Holden is a 30-year-old d-man who has played in 55 games for the Rangers in 2018-18 with three goals, nine assists, for 12 points with 14 penalty minutes. Holden had a career year last season playing in 80 games with career highs in all offensive categories with 11 goals, 23 assists, for 34 points with a plus-13 rating. In addition to having a stand out 16-17 regular season Holden added two goals and two assists in 11 postseason games for New York.

Holden played his first three professional seasons with the Columbus Blue Jackets before being traded to the Rangers on June 26, 2014, in exchange for a fourth-round pick in the 2017 draft.

O’Gara who the Bruins traded away is 24-years-old and has played in 11 NHL games with Boston over the course of the last 2 seasons. O’Gara played in 43 games with the Providence Bruins in 2017-18 with two goals and six assists with a plus-five rating. He was Boston’s 151st overall pick in the 2011 NHL Entry Draft.

The move straight up for Holden is a solid one for Sweeney. It provides the Bruins with the defensive depth they need while keeping them flexible moving forward with Holden playing on an expiring contract.
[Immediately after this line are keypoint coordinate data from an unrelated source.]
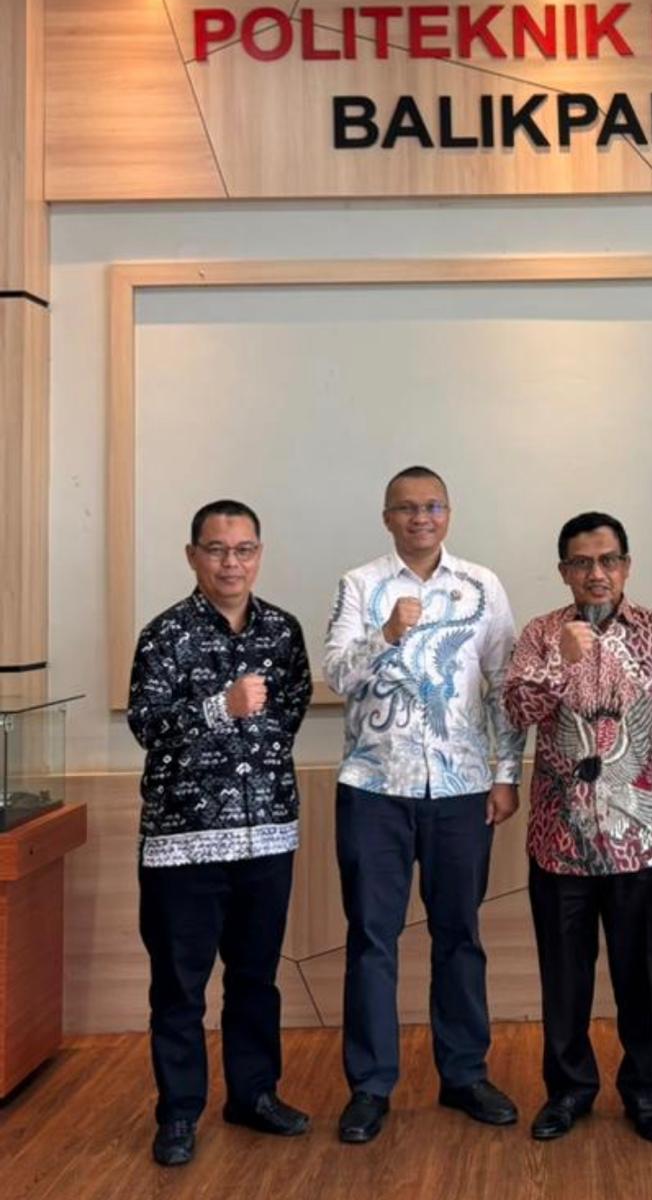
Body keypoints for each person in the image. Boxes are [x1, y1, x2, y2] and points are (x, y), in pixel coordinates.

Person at [324, 465, 525, 1144]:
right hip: (374, 788)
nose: (420, 518)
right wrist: (385, 633)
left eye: (432, 506)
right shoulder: (360, 584)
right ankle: (370, 1086)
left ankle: (464, 1074)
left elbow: (503, 685)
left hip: (462, 789)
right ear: (387, 517)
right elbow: (336, 674)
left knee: (459, 934)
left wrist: (505, 775)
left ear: (448, 513)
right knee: (371, 938)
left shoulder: (481, 585)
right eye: (406, 508)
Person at [504, 511, 652, 1144]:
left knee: (641, 976)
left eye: (609, 560)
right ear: (564, 570)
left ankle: (646, 1091)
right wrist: (560, 664)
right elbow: (516, 709)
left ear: (626, 565)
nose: (597, 573)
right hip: (558, 842)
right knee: (565, 979)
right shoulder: (540, 633)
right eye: (583, 562)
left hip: (637, 841)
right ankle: (569, 1090)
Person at [128, 499, 312, 1167]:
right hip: (184, 843)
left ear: (259, 554)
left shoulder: (283, 631)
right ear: (192, 556)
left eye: (243, 549)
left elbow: (289, 714)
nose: (231, 562)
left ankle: (253, 1095)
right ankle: (178, 1113)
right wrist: (218, 708)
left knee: (256, 977)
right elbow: (146, 725)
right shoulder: (164, 634)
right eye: (216, 549)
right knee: (180, 986)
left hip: (267, 837)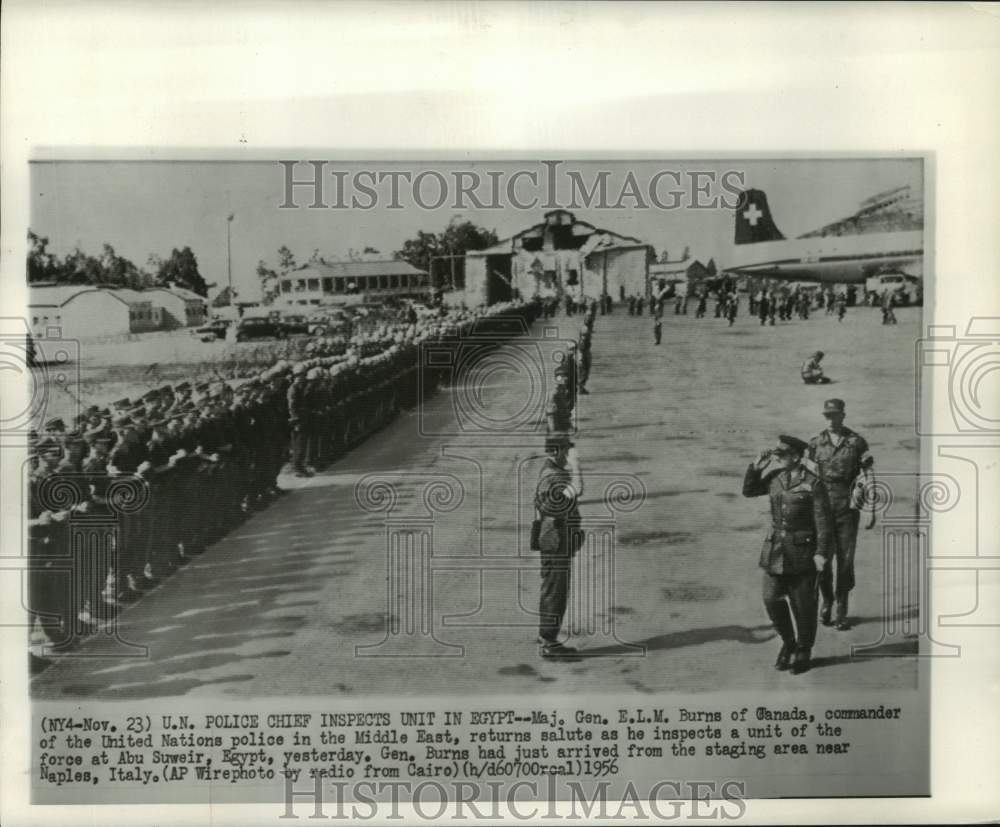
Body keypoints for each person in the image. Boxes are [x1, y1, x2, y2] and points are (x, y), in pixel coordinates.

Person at [742, 434, 832, 675]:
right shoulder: (775, 477)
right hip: (776, 550)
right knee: (771, 598)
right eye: (777, 455)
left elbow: (823, 522)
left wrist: (822, 553)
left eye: (782, 455)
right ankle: (788, 642)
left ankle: (803, 649)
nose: (778, 458)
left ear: (796, 457)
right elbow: (749, 491)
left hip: (803, 551)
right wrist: (755, 468)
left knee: (803, 605)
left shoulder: (813, 483)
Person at [807, 399, 874, 630]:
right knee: (822, 559)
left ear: (843, 415)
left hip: (847, 508)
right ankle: (827, 601)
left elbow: (868, 475)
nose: (831, 419)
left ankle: (842, 607)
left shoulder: (856, 442)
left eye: (835, 415)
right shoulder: (815, 443)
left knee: (845, 560)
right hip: (821, 508)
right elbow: (807, 476)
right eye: (827, 415)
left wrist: (871, 509)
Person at [534, 433, 583, 658]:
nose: (567, 455)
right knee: (556, 590)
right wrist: (576, 468)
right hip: (556, 538)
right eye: (566, 451)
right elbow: (576, 489)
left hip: (554, 536)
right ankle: (549, 643)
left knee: (552, 588)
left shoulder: (550, 470)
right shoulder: (553, 474)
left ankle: (547, 636)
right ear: (557, 451)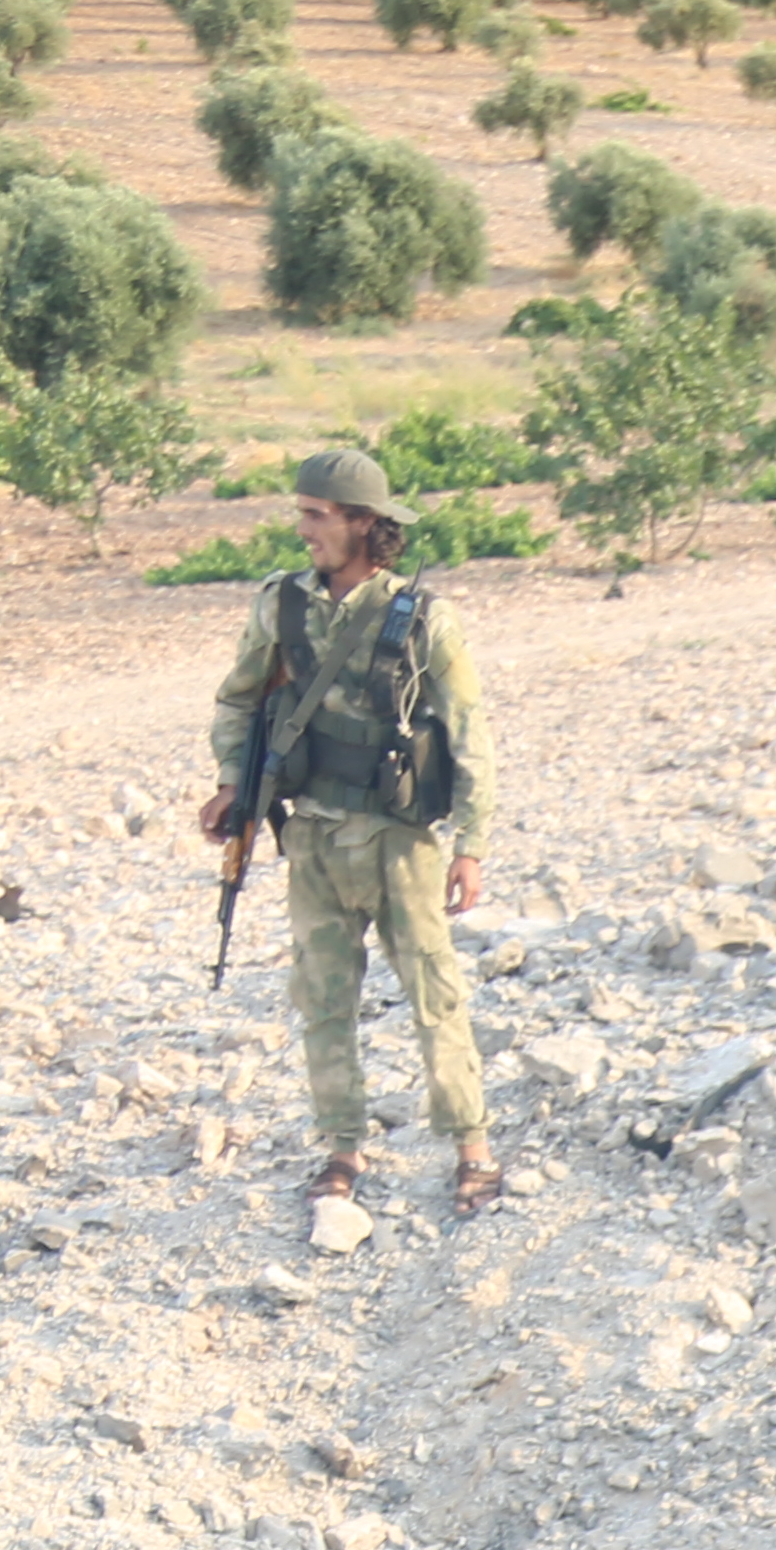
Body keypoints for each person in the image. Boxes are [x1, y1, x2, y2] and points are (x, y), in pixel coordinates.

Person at [202, 445, 503, 1215]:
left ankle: (472, 1148)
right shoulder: (282, 604)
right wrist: (233, 785)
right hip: (311, 837)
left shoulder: (426, 618)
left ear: (365, 524)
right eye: (302, 513)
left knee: (434, 993)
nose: (304, 530)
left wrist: (470, 843)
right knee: (324, 1000)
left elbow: (470, 730)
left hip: (399, 838)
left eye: (317, 516)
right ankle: (342, 1148)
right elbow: (239, 699)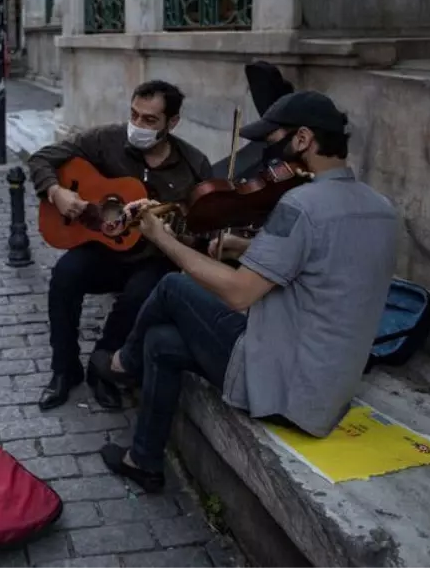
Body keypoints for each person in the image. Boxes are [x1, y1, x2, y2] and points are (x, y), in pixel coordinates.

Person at [89, 91, 399, 493]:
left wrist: (162, 240)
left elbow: (238, 295)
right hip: (325, 393)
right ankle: (143, 460)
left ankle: (122, 365)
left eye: (273, 142)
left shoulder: (301, 204)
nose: (267, 154)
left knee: (172, 286)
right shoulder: (381, 208)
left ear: (303, 139)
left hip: (280, 387)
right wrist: (241, 247)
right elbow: (324, 261)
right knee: (162, 342)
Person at [27, 80, 213, 411]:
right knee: (65, 276)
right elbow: (42, 159)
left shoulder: (194, 166)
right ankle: (64, 369)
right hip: (104, 248)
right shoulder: (105, 140)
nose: (138, 126)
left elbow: (200, 235)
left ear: (172, 123)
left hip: (152, 256)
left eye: (150, 120)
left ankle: (104, 368)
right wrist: (57, 193)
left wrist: (176, 235)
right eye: (134, 115)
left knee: (139, 295)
It sures up their left side defensemen depth with a player that can play the penalty kill to reduce some of the high minutes that Zdeno Chara is racking up. This deal seems to take Boston out of the running for landing Rangers defensemen Ryan McDonagh or any other type of blockbuster trade for a d-man

Holden, a left-shot, has the ability to play either the left or right side adding some flexibility to the roster for Head Coach Bruce Cassidy when making the lineups or even Sweeney if he wanted to move a defensive piece out. Acquiring Holden fixes the depth issue Boston had without giving up anything off of their NHL roster, an impressive feat for Sweeney who opted to make an early trade to avoid paying the NHL trade deadline price.

In theory, Holden will likely pair up with Charlie McAvoy with the potential reunion of Chara and Brandon Carlo possible. But the good thing about Holden is the flexibility, so in theory, Cassidy will have plenty of options to fool around with to find what works and doesn’t work.

This certainly wasn’t the flashy move many were calling for, but it was the smart one. Credit to Don Sweeney.